Questa minorità artistica della de Havilland era addirittura formalizzata nel contratto con la Warner. Ma la de Havilland aveva gli attributi per affrontare gli omaccioni degli studios e reclamare il suo ruolo ad Hollywood, cioè quello di un’attrice protagonista, da Oscar, che in effetti vinse per quel ruolo nel 1947 e 1950.

No pasaran!

E così nel 1946 Olivia de Havilland fece una cosa che cambiò l’industria del cinema e mise fine alla strapotere degli studios. Portò in tribunale la Warner, vinse e stracciò il contratto che la penalizzava. Fu una rivoluzione, e non di celluloide, per lei e per tutto l’ambiente.

Fino a quel momento i creativi del cinema (registi, sceneggiatori, attori ecc.) erano una sorta di dipendenti degli studios, dei meri sottoposti (vedi Mank di David Fincher).

Dopo la clamorosa vittoria in tribunale di Olivia, i creativi divennero dei free-lancer e presero il posto di guida della loro carriera.

Anche sulla retribuzione cambiò tutto. Alla parte fissa del loro cachet si aggiunse una componente variabile calcolata sugli incassi del film al botteghino. Gli studios dovettero trattare. Pensate che sia stato facile trattare una testa calda come Marlon Brando?

No pasaran! #2

Allo stesso modo, Scarlett Johansson, la superstar di oggi, ha fatto causa alla Disney. La accusa di questo: Black Widow, dove lei è protagonista, è stato usato dalla Disney per portare le persone ad abbonarsi al servizio di streaming Disney+. La Disney – come la Warner e altri studios – sta rilasciando le novità sia nelle sale che in streaming. Viene meno così la finestra esclusiva di tre mesi che privilegiava il grande schermo. Bel problema!

La Disney vuole far contenti quelli di Wall Street. E questo si capisce. Un sacco di fondi pensione hanno le azioni Disney in pancia. A farne le spese, però, sarà proprio la Johansson, il cui bonus in coppa al cospicuo fisso di 20 milioni di dollari, è legato al risultato dell’incasso del film al botteghino e non su Disney+. La Johansson si è infuriata, vuole i danni, vuole cancellare la simultaneità d’uscita tra sale e streaming.

Succede che lo streaming sta facendo brandelli il modello economico di Hollywood a tutti i livelli e gli studios vogliono riprendere il controllo dell’industria.

Ce la farà la “Vedova Nera” a cambiare la storia come la de Havilland ha fatto mezzo secolo prima?
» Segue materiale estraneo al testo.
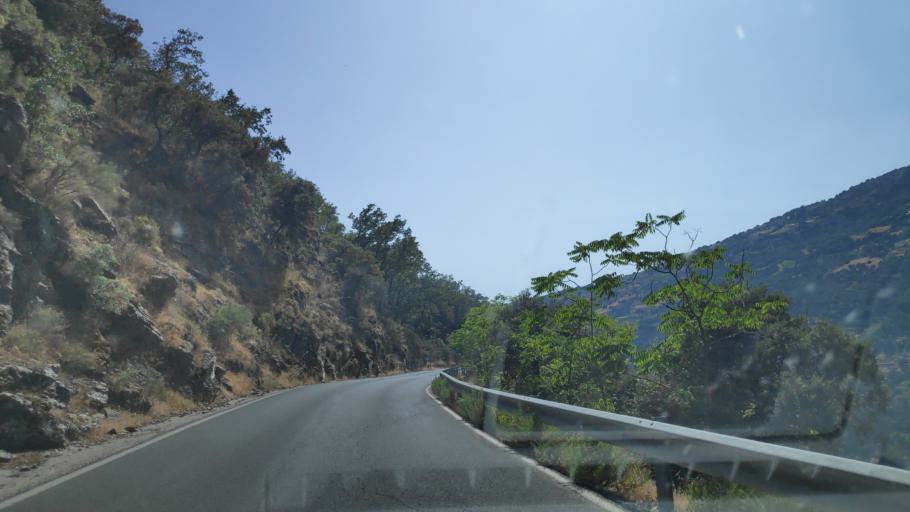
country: ES
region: Andalusia
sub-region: Provincia de Granada
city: Pampaneira
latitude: 36.9377
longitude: -3.3581
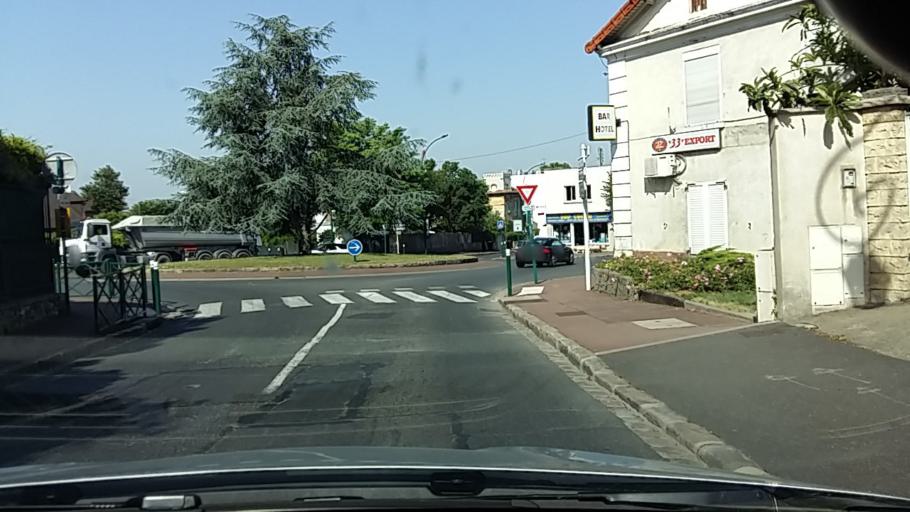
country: FR
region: Ile-de-France
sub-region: Departement du Val-de-Marne
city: Boissy-Saint-Leger
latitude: 48.7692
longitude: 2.5128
Secondo il “Financial Times” la Johansson ha poche possibilità di portare gli streamer di Hollywood a reintrodurre la finestra di proiezione com’era prima della pandemia.

In bocca al lupo, Scarlett! A noi spettatori però va bene così: ci piace avere le novità subito in streaming. Vogliamo scegliere. E senz’altro preferiamo vedere i film in sala!

La supereroificazione di Hollywood

In un intrattenimento dominato dallo streaming su abbonamento non è possibile determinare un valore certo per un film, sul quale ritagliare il bonus delle star.

Inoltre non sono più le star a creare i blockbuster di oggi, ma sono i cosiddetti franchise. Ahimè, è proprio la supereroificazione, la marvelizzazione dell’industria del cinema a fare e disfare anche le star.

Warner e Netflix, che non hanno le miniere d’oro della Marvel o di Star Wars, sono più guardinghe e meno assertive della Disney. Camminano sulle uova, ma non vogliono romperle. Per ora compensano le star lautamente come se ogni film fosse un blockbuster.

Può reggere questo modello così costoso una volta che si è posato il polverone che avvolge l’industria cinematografica? Chi può dirlo? Una cosa è certa: “ce n’est qu’un début”, la miccia è accesa.